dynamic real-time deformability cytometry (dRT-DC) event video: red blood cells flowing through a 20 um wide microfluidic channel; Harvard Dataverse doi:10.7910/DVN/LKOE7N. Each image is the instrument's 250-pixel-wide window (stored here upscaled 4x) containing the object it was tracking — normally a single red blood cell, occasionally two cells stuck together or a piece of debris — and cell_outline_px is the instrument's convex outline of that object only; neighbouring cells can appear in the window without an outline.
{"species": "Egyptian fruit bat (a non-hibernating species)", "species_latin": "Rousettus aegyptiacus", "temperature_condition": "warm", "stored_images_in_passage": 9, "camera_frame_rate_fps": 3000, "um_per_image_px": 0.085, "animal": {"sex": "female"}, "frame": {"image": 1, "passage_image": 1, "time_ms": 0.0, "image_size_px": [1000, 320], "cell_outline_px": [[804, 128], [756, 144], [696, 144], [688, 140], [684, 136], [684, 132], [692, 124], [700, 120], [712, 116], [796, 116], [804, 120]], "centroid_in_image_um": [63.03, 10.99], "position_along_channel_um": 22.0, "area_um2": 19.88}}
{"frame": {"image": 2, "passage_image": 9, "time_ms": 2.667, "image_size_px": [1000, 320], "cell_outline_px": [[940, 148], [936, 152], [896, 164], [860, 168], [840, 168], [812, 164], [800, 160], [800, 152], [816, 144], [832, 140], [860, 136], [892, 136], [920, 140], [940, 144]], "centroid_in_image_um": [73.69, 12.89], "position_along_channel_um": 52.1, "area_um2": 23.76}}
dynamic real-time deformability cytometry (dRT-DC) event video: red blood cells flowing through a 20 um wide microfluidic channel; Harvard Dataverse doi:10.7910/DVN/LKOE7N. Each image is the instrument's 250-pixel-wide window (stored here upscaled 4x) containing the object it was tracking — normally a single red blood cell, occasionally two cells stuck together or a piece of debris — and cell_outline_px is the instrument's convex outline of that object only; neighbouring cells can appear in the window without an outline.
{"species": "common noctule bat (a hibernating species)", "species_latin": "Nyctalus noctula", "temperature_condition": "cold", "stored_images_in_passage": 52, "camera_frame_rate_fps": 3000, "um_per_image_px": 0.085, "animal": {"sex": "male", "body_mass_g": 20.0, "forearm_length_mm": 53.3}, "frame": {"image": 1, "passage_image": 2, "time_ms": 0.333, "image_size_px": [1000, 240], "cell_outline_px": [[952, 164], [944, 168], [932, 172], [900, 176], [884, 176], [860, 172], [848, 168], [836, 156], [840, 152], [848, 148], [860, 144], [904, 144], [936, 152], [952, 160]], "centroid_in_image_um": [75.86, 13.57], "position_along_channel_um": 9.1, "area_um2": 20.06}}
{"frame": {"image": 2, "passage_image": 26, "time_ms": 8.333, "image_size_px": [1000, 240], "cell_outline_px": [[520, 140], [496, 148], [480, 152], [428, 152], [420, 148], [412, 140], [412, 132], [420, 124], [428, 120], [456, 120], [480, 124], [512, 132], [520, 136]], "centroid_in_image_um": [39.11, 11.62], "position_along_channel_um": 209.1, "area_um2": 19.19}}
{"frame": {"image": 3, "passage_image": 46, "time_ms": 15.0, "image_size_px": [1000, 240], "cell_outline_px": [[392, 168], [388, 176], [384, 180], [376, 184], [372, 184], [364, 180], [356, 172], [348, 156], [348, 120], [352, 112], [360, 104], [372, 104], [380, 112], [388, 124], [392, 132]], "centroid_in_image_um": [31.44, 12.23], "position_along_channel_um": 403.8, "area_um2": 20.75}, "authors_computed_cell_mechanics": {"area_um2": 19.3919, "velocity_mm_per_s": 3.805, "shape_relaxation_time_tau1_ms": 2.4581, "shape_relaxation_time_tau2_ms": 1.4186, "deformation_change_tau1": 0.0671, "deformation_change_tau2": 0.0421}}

====

▸ OBJECTIVE
Faithfully transcribe the whole of the data.

▸ PROBLEM SOLUTION
dynamic real-time deformability cytometry (dRT-DC) event video: red blood cells flowing through a 20 um wide microfluidic channel; Harvard Dataverse doi:10.7910/DVN/LKOE7N. Each image is the instrument's 250-pixel-wide window (stored here upscaled 4x) containing the object it was tracking — normally a single red blood cell, occasionally two cells stuck together or a piece of debris — and cell_outline_px is the instrument's convex outline of that object only; neighbouring cells can appear in the window without an outline.
{"species": "Egyptian fruit bat (a non-hibernating species)", "species_latin": "Rousettus aegyptiacus", "temperature_condition": "warm", "stored_images_in_passage": 9, "camera_frame_rate_fps": 3000, "um_per_image_px": 0.085, "animal": {"sex": "female"}, "frame": {"image": 1, "passage_image": 1, "time_ms": 0.0, "image_size_px": [1000, 320], "cell_outline_px": [[804, 128], [756, 144], [696, 144], [688, 140], [684, 136], [684, 132], [692, 124], [700, 120], [712, 116], [796, 116], [804, 120]], "centroid_in_image_um": [63.03, 10.99], "position_along_channel_um": 22.0, "area_um2": 19.88}}
{"frame": {"image": 2, "passage_image": 9, "time_ms": 2.667, "image_size_px": [1000, 320], "cell_outline_px": [[940, 148], [936, 152], [896, 164], [860, 168], [840, 168], [812, 164], [800, 160], [800, 152], [816, 144], [832, 140], [860, 136], [892, 136], [920, 140], [940, 144]], "centroid_in_image_um": [73.69, 12.89], "position_along_channel_um": 52.1, "area_um2": 23.76}}
dynamic real-time deformability cytometry (dRT-DC) event video: red blood cells flowing through a 20 um wide microfluidic channel; Harvard Dataverse doi:10.7910/DVN/LKOE7N. Each image is the instrument's 250-pixel-wide window (stored here upscaled 4x) containing the object it was tracking — normally a single red blood cell, occasionally two cells stuck together or a piece of debris — and cell_outline_px is the instrument's convex outline of that object only; neighbouring cells can appear in the window without an outline.
{"species": "common noctule bat (a hibernating species)", "species_latin": "Nyctalus noctula", "temperature_condition": "cold", "stored_images_in_passage": 52, "camera_frame_rate_fps": 3000, "um_per_image_px": 0.085, "animal": {"sex": "male", "body_mass_g": 20.0, "forearm_length_mm": 53.3}, "frame": {"image": 1, "passage_image": 2, "time_ms": 0.333, "image_size_px": [1000, 240], "cell_outline_px": [[952, 164], [944, 168], [932, 172], [900, 176], [884, 176], [860, 172], [848, 168], [836, 156], [840, 152], [848, 148], [860, 144], [904, 144], [936, 152], [952, 160]], "centroid_in_image_um": [75.86, 13.57], "position_along_channel_um": 9.1, "area_um2": 20.06}}
{"frame": {"image": 2, "passage_image": 26, "time_ms": 8.333, "image_size_px": [1000, 240], "cell_outline_px": [[520, 140], [496, 148], [480, 152], [428, 152], [420, 148], [412, 140], [412, 132], [420, 124], [428, 120], [456, 120], [480, 124], [512, 132], [520, 136]], "centroid_in_image_um": [39.11, 11.62], "position_along_channel_um": 209.1, "area_um2": 19.19}}
{"frame": {"image": 3, "passage_image": 46, "time_ms": 15.0, "image_size_px": [1000, 240], "cell_outline_px": [[392, 168], [388, 176], [384, 180], [376, 184], [372, 184], [364, 180], [356, 172], [348, 156], [348, 120], [352, 112], [360, 104], [372, 104], [380, 112], [388, 124], [392, 132]], "centroid_in_image_um": [31.44, 12.23], "position_along_channel_um": 403.8, "area_um2": 20.75}, "authors_computed_cell_mechanics": {"area_um2": 19.3919, "velocity_mm_per_s": 3.805, "shape_relaxation_time_tau1_ms": 2.4581, "shape_relaxation_time_tau2_ms": 1.4186, "deformation_change_tau1": 0.0671, "deformation_change_tau2": 0.0421}}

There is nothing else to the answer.